Drought is a natural disaster; starvation is a man-made tragedy. Preventing the former can go a long way to alleviating the latter, but not without the political will, as Ian Mathie makes clear in this gripping memoir of the 1974 humanitarian crisis in Ethiopia. Dust of the Danakil is a true story of an ill-conceived project run by the author in the violent, drought-stricken Danakil region of Ethiopia. Sent by UK government pen-pushers to harness seasonal flood water and turn the notoriously aggressive Afar herdsmen into farmers, he discovered a hostile environment - in more ways than one - that almost cost him his life. Intrigue, ingenuity, coercion and corruption make Dust of the Danakil an unforgettable story of despair, hope and disappointment which provokes an indictment of the relief and aid industries.
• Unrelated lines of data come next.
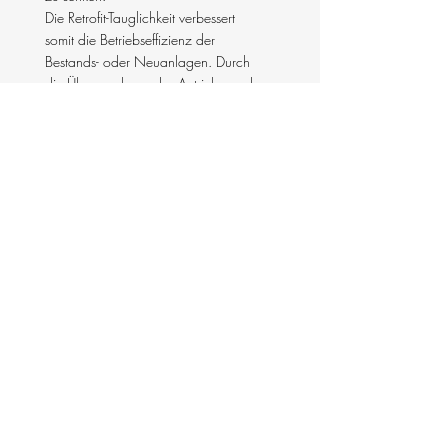
Die Retrofit-Tauglichkeit verbessert
somit die Betriebseffizienz der
Bestands- oder Neuanlagen. Durch
die Überwachung des Antriebs- und
des
Maschinenzustands werden die
Wartungsplanungen optimiert und die
Instandhaltungskosten gesenkt.
Das innovative Antriebs-
Automatisierungssystem wurde von
MSF-Vathauer Antriebstechnik
entwickelt, um Antriebe und
Maschinenperipherien sowie andere
industrielle Anwendungen ohne
zusätzliche Sensoren über ein so
genanntes Condition Monitoring zu
analysieren und entsprechend einem
bedarfsgerechten
Wartungs- und
Instandhaltungsprozess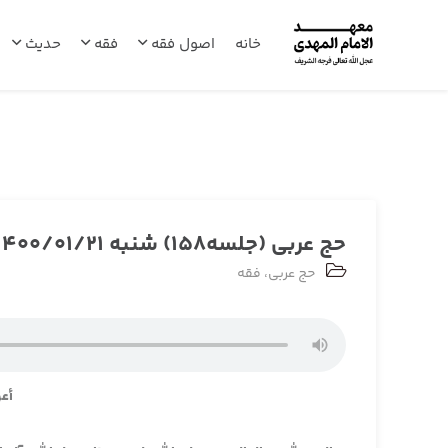
خانه
اصول فقه
فقه
حدیث
حج عربی (جلسه158) شنبه 1400/01/21
حج عربی
،
فقه
أعو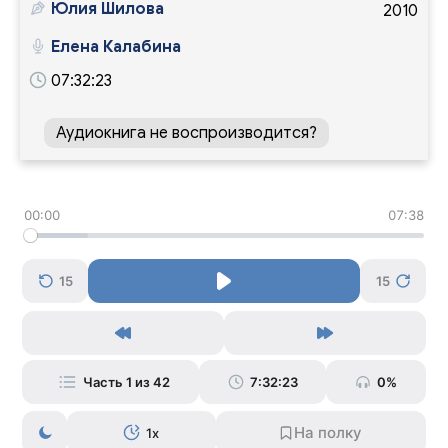
Юлия Шилова
2010
Елена Калабина
07:32:23
Аудиокнига не воспроизводится?
00:00
07:38
15
15
Часть 1 из 42
7:32:23
0%
1x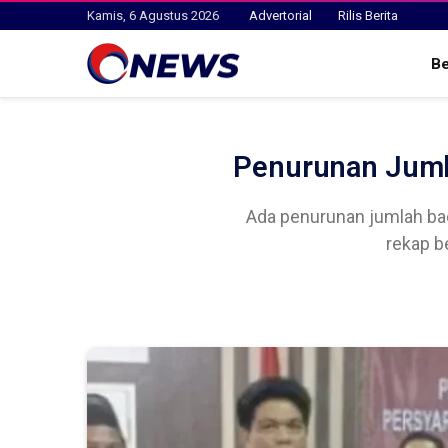
Kamis, 6 Agustus 2026
Advertorial
Rilis Berita
B
Penurunan Juml
Ada penurunan jumlah bac
rekap b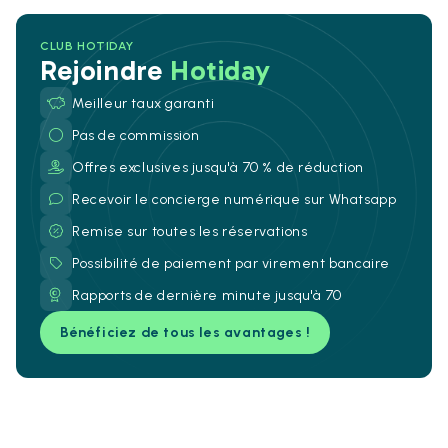
CLUB HOTIDAY
Rejoindre
Hotiday
Meilleur taux garanti
Pas de commission
Offres exclusives jusqu'à 70 % de réduction
Recevoir le concierge numérique sur Whatsapp
Remise sur toutes les réservations
Possibilité de paiement par virement bancaire
Rapports de dernière minute jusqu'à 70
Bénéficiez de tous les avantages !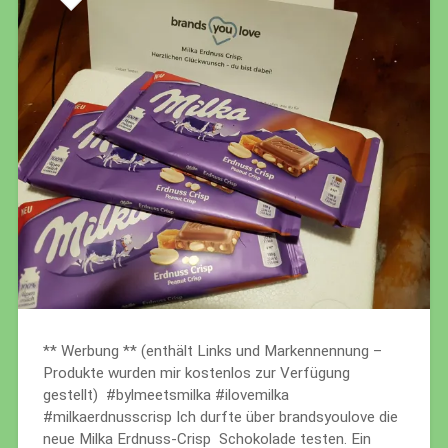
** Werbung ** (enthält Links und Markennennung –
Produkte wurden mir kostenlos zur Verfügung
gestellt) #bylmeetsmilka #ilovemilka
#milkaerdnusscrisp Ich durfte über brandsyoulove die
neue Milka Erdnuss-Crisp Schokolade testen. Ein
West Africa in the 1970s was a volatile melange of old and new; of aspiration, corruption, power and influence. In its midst, Ian Mathie laboured in his role as a water engineer to help improve the lives of ordinary people. His work brought him in contact with presidents, kings, emperors, chiefs and a succession of extraordinary characters. Circumstances contrived to place him at dinners with four heads of state whose rule had immense impact, positive and negative, on their countries and on West and Central Africa: Mobutu of Zaire, Traore of Mali, Senghor of Senegal and Eyadema of Togo. In 'Supper with the President', he recalls the events and the insights they gave him, interweaving those experiences with true stories of other extraordinary brushes with sorcery, slavery, wildlife conservation, desert travel and a jail-break that could only happen in Africa.